1. The fact that the war in Bosnia had become so destructive to people, and the television watched it all and reported it all raised feelings of frustration in the United States to a point that the President could intervene with a reasonable hope of some popular support for ground troops to separate waring forces and participate in the peacekeep process.
2. Only NATO had the force necessary—with US force at the center of it—to challenge the conflicting parties for superiority, but that challenge wouldn’t work until the public relations damage was dramatic if the United States did not participate.
3. The concept that the war could have spread was more probably true early in the conflict—but the introduction of fundamentalist Islamic forces from the Middle East meant serious trouble as 1995 neared an end. They added the capacity for Bosnian forces to challenge everybody successfully or at least with new blood everywhere.

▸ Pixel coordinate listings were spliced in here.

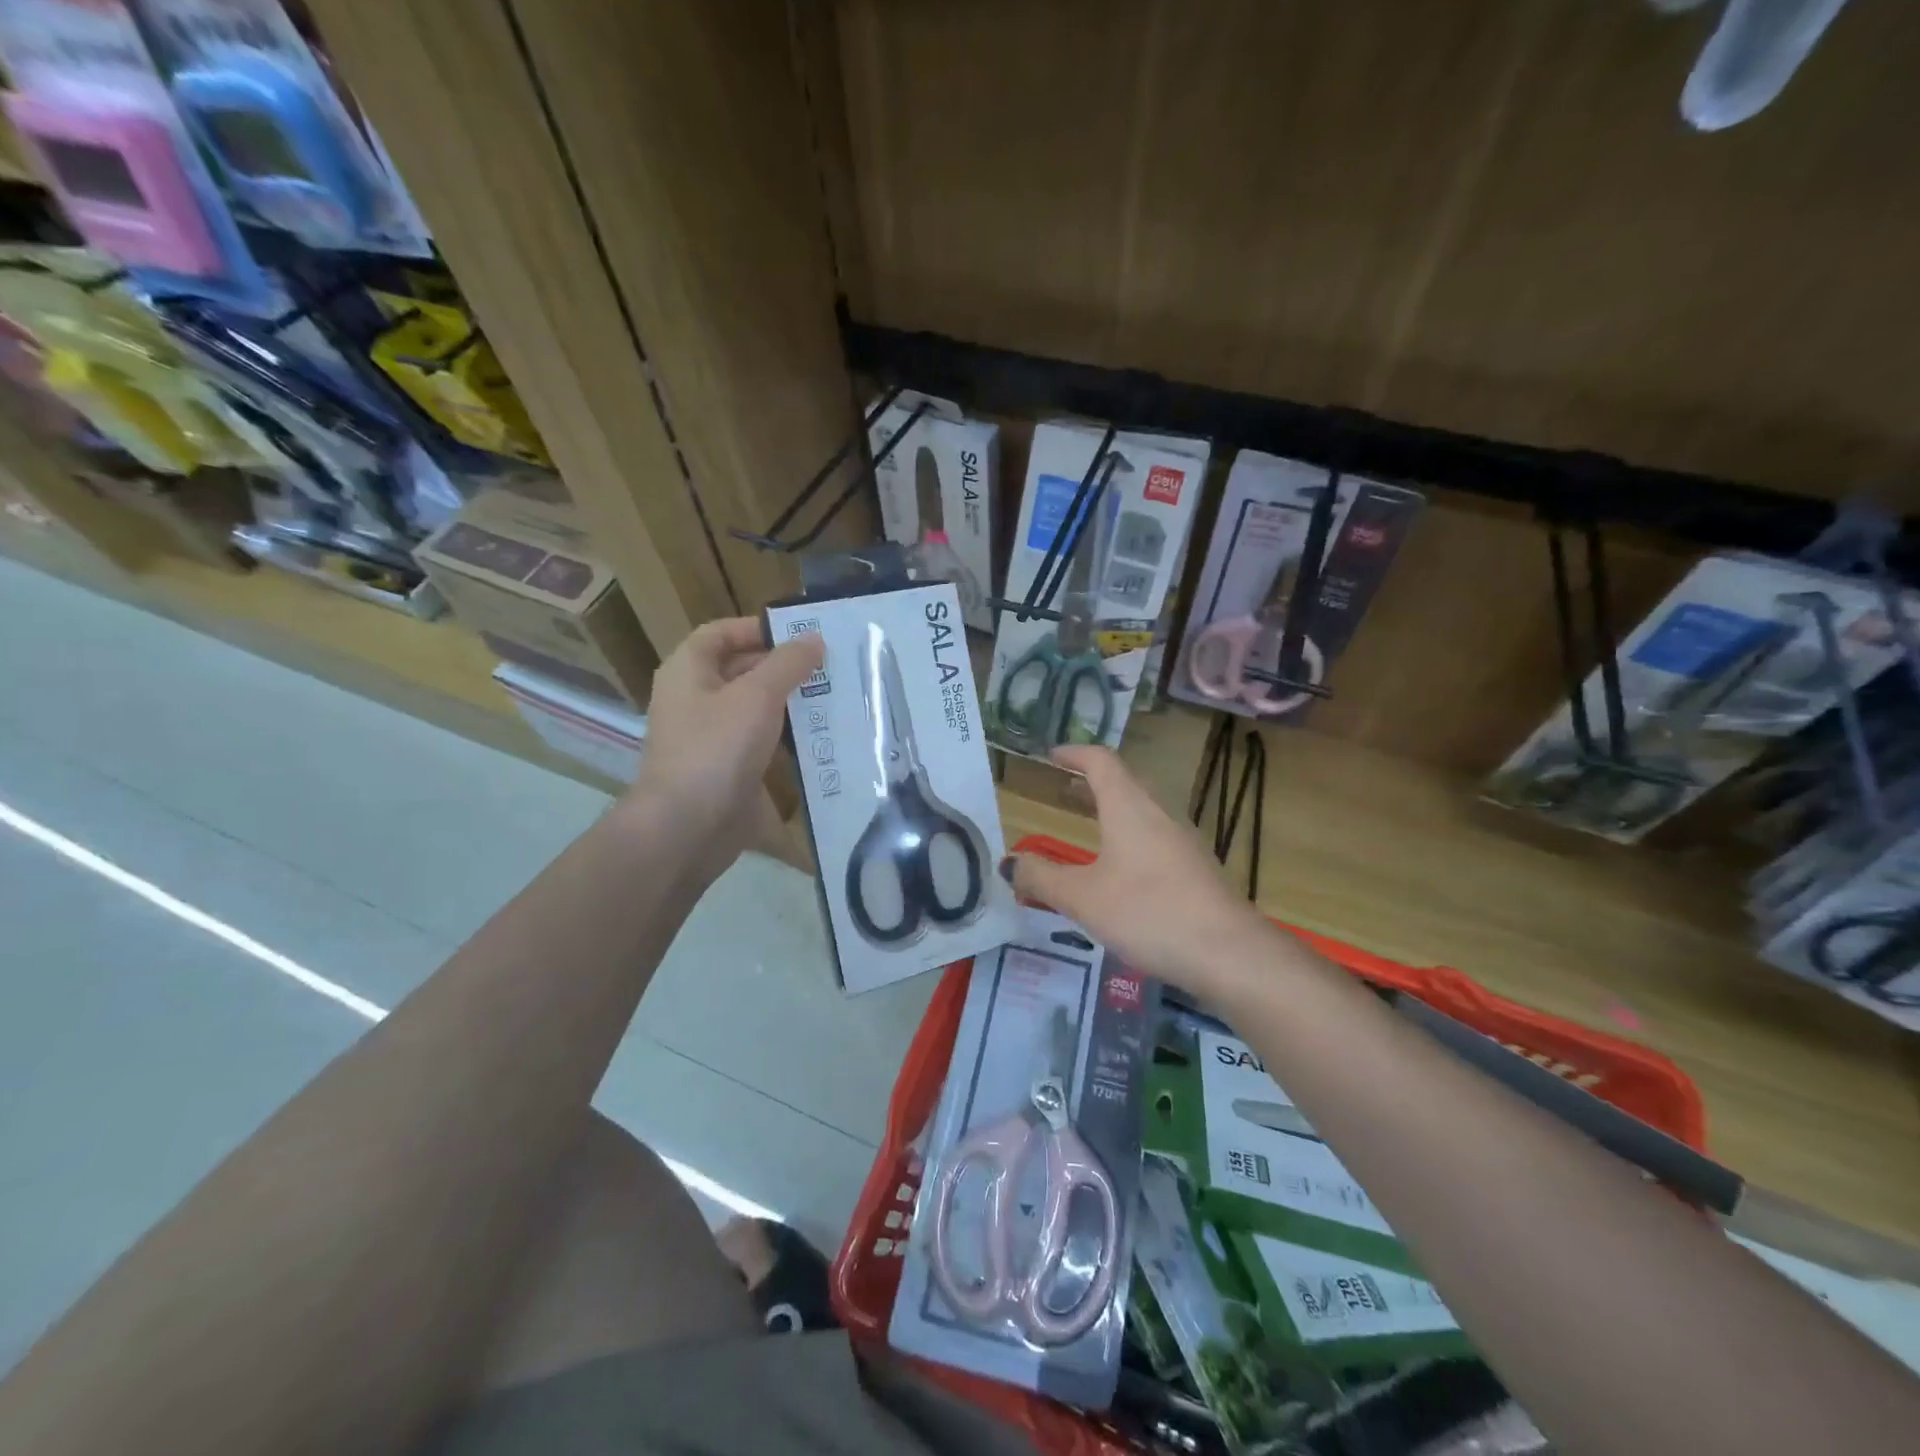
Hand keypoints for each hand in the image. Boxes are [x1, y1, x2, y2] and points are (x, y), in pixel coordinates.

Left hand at [630, 617, 821, 877]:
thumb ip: (788, 663)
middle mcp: (696, 699)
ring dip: (792, 704)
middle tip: (832, 667)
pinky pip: (762, 744)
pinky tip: (823, 739)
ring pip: (756, 709)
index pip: (721, 633)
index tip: (802, 634)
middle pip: (742, 670)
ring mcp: (712, 737)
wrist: (687, 828)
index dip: (759, 628)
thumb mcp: (757, 696)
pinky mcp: (729, 769)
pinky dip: (788, 739)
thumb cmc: (717, 748)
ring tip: (837, 698)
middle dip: (784, 667)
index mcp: (689, 671)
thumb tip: (814, 638)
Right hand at [1004, 745, 1274, 995]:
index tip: (1051, 755)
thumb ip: (1042, 878)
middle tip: (1063, 789)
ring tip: (1088, 825)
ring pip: (1142, 811)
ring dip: (1113, 809)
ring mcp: (1183, 842)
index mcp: (1130, 808)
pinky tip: (1121, 869)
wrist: (1230, 954)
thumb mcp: (1083, 898)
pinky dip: (1129, 836)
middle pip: (1125, 782)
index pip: (1101, 762)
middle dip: (1092, 781)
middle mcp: (1159, 815)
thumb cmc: (1149, 913)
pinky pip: (1155, 837)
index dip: (1074, 753)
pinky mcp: (1196, 869)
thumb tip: (1008, 863)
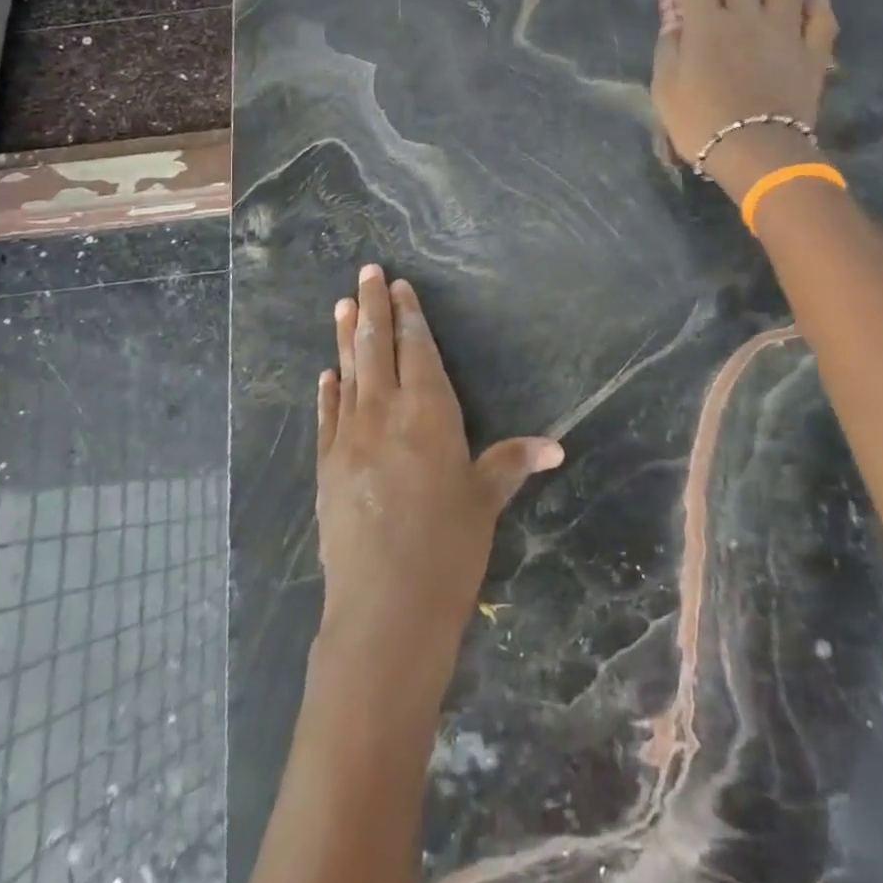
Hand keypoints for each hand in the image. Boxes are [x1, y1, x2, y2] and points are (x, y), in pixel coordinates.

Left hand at [315, 265, 563, 657]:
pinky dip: (327, 391)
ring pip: (348, 374)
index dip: (408, 314)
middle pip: (375, 348)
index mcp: (429, 412)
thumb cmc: (448, 548)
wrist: (384, 609)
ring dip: (344, 337)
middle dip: (371, 307)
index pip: (417, 348)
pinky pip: (327, 417)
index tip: (397, 285)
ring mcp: (349, 438)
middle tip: (364, 272)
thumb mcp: (485, 500)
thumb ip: (511, 462)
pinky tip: (326, 375)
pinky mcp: (326, 468)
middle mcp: (385, 413)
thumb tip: (556, 445)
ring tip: (340, 305)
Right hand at [651, 0, 839, 199]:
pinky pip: (819, 24)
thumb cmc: (702, 124)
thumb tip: (676, 26)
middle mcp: (746, 18)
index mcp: (706, 26)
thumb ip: (669, 52)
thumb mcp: (666, 91)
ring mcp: (783, 34)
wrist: (757, 151)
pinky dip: (818, 7)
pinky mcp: (810, 55)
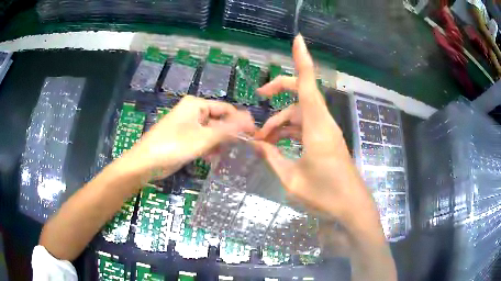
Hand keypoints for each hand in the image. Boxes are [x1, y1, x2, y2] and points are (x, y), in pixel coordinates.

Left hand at [123, 96, 255, 180]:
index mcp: (196, 104)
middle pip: (219, 120)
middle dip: (230, 134)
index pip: (226, 109)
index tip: (254, 136)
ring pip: (211, 132)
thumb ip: (228, 129)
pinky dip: (209, 148)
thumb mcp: (203, 138)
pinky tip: (214, 159)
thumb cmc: (173, 146)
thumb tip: (251, 120)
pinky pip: (202, 140)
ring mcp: (187, 125)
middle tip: (245, 149)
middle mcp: (193, 111)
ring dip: (220, 143)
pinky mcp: (183, 138)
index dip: (240, 122)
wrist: (144, 163)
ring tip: (231, 156)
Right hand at [254, 35, 376, 223]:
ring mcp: (326, 132)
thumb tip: (255, 143)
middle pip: (300, 95)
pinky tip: (276, 144)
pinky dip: (289, 131)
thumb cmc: (324, 195)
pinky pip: (305, 126)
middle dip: (278, 91)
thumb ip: (271, 157)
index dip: (302, 60)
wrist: (351, 208)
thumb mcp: (291, 179)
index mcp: (316, 127)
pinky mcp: (327, 141)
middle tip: (258, 97)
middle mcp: (323, 123)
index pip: (307, 84)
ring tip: (260, 140)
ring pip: (300, 113)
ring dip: (280, 121)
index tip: (298, 40)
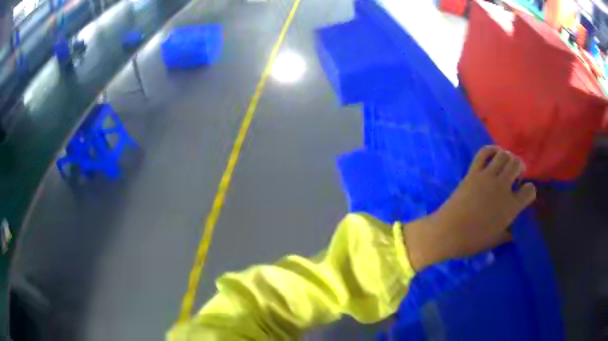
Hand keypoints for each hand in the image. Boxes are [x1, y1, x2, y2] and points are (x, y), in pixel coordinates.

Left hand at [403, 146, 536, 270]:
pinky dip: (491, 150)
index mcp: (511, 207)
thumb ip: (508, 234)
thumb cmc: (472, 241)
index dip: (529, 192)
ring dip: (507, 157)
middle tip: (516, 176)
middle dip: (520, 167)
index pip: (530, 190)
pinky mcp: (472, 172)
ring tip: (505, 166)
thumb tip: (514, 231)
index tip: (524, 195)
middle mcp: (502, 187)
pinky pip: (484, 152)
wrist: (447, 233)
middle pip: (517, 164)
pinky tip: (494, 155)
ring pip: (503, 155)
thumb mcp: (495, 241)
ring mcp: (487, 177)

4. The United States interests did not stop with bad public relations and the fear of outside Islamic force—the United States access to Europe, to the Balkan area, and to the southern states of the old Soviet would be enhanced by a major United States presence in Bosnia. It was a strategic and economic strategm to move our forves in at this point the exercise.
5. Access to the old East European countries is deeply enhanced for United States political and economic interests by our presence in Bosnia.
6. The same economic forces that caused the Romans to hold the area 2000 years ago as a trade access to the region applies just as clearly to the United States now.
Point: The present US presence makes excellent economic, strategic and political sense for the United States in its judgement that we cannot be isolated from the area by the continued presence of only European forces—France and England—whose economic interests there compete with our own. The opportunity for access came in a limited time window—and that time was now.